As promised, and from what I call the ‘Expats’ Hall of Fame’, is the first of my extraordinary immigrants who, I hope you will agree, is making a positive impact on Portuguese society.
This is a man who first connected with Portugal 25 years ago and has since attracted around €500 million of inward investment to the country, employing a small army of people along the way, with innumerable other positive knock-on effects for the economy.
At this time in Portugal’s history, when I feel we should be especially mindful of our collective impact as foreigners, it’s a pleasure to bring to your attention not only a Lusophile but a magnet of a man, who attracts interest and delight in Portugal from countless others the world over.
I first met Bobby O’Reilly soon after my own arrival in Portugal. A mutual contact suggested I call him as someone who might be supportive to a just-landed business creator. He was. Open, affable, honest and encouraging, I was impressed that someone so busy had time to chat over a beer and offer me, a complete stranger, some new-arrival advice.
It would take more than five years for our paths to cross again, and I was delighted to discover the same easy-going and naturally astute entrepreneur, doing amazing things with his brands UrHome, Dynasty Homes and, more recently, Herdade do Meio – a flagship sustainability-oriented development on Lisbon’s ‘South Bank’.
Turns out O’Reilly has quite the knack for conveying a passion for Portugal whether he’s in Dubai, Hong Kong, Beijing, Qatar or Abu Dhabi. Probably the first to deliver a Golden Visa presentation outside of Portugal, clients who saw Bobby’s vision came, stayed, and became friends – falling in love with the positivity and potential that he still sees in Portugal.
Keen to share the credit with his team and core group of investor-developer colleagues, who have put in around €80 million of their own money, O’Reilly is also open and frank in criticism of the government’s policies, especially around housing in recent times.
In a recent quizzing with Idealista, he told Frederico Gonçalves: “I don’t believe it benefits anyone in the long run. But it damages Portugal’s reputation with international investors.”
“Nor does it make any sense to convey the idea that the Golden Visa program is a reason for the inflation felt in property prices. In a simple mathematical exercise, of the 180,000 homes sold each year, less than 1,000 are related to the Golden Visa. At the very least, the program has brought many hundreds of millions of euros into the Portuguese economy and created thousands of jobs,” he asserts.
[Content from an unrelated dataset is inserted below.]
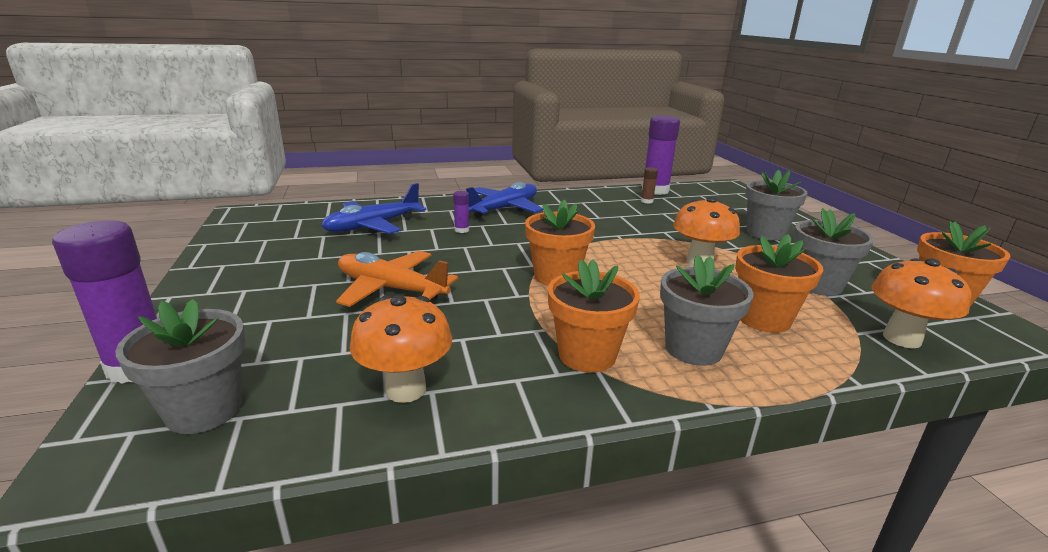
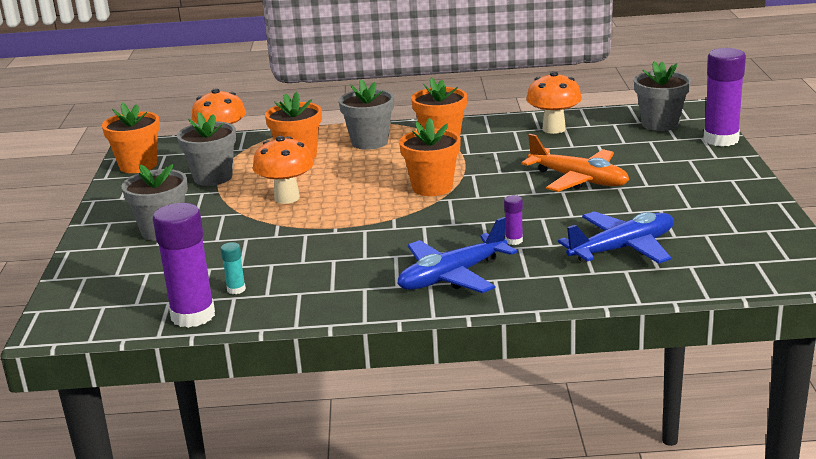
camera: 165 degrees left, 0 degrees up
brown glue stick [641,167,658,203] -> turquoise glue stick [221,242,246,294]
Portuguese businesspeople I know tend to share this same antipathy towards the political class, as well as the red tape and seemingly unsupportive enterprise culture. So what’s Bobby’s secret and what can we learn from this former baker and restaurateur in his native Ireland, who has lived the world over and chosen Portugal as home and ‘office’?
Not only has this entrepreneur faced these peculiarly Portuguese challenges with a self-assessed poor grasp of the language, like many foreigners he has had to try ‘extra hard’ in growing what he hopes will be a billion-euro business in terms of its overall contribution to the Portuguese economy.
“Where some would be put off by cultural differences and frankly what seem like anti-commercial practices, I re-group, reconnect with my vision and keep going,” says Bobby who seems to eat challenges for breakfast and has a lust for life that is palpable when you are in his company.
“For sure, I have what might be seen as controversial views, but this country has so much going for it. So, I keep going. I love life here and have had an amazing time working with both local Portuguese and foreigners, all who have played a part in our company’s success.”
This is surely a man we can learn from. Unphased by bureaucracy, bad apples and blockages, this unofficial global ambassador for Portugal will, I am sure, create a legacy useful and memorable to Portuguese people and fellow foreigners alike.
If Bobby O’Reilly can create a business here that has turned people, who didn’t know where (or even what) Portugal is, into raving fans willing to invest considerable sums of money – despite its complex culture – I imagine the rest of us can manage to bring a more modest vision into reality.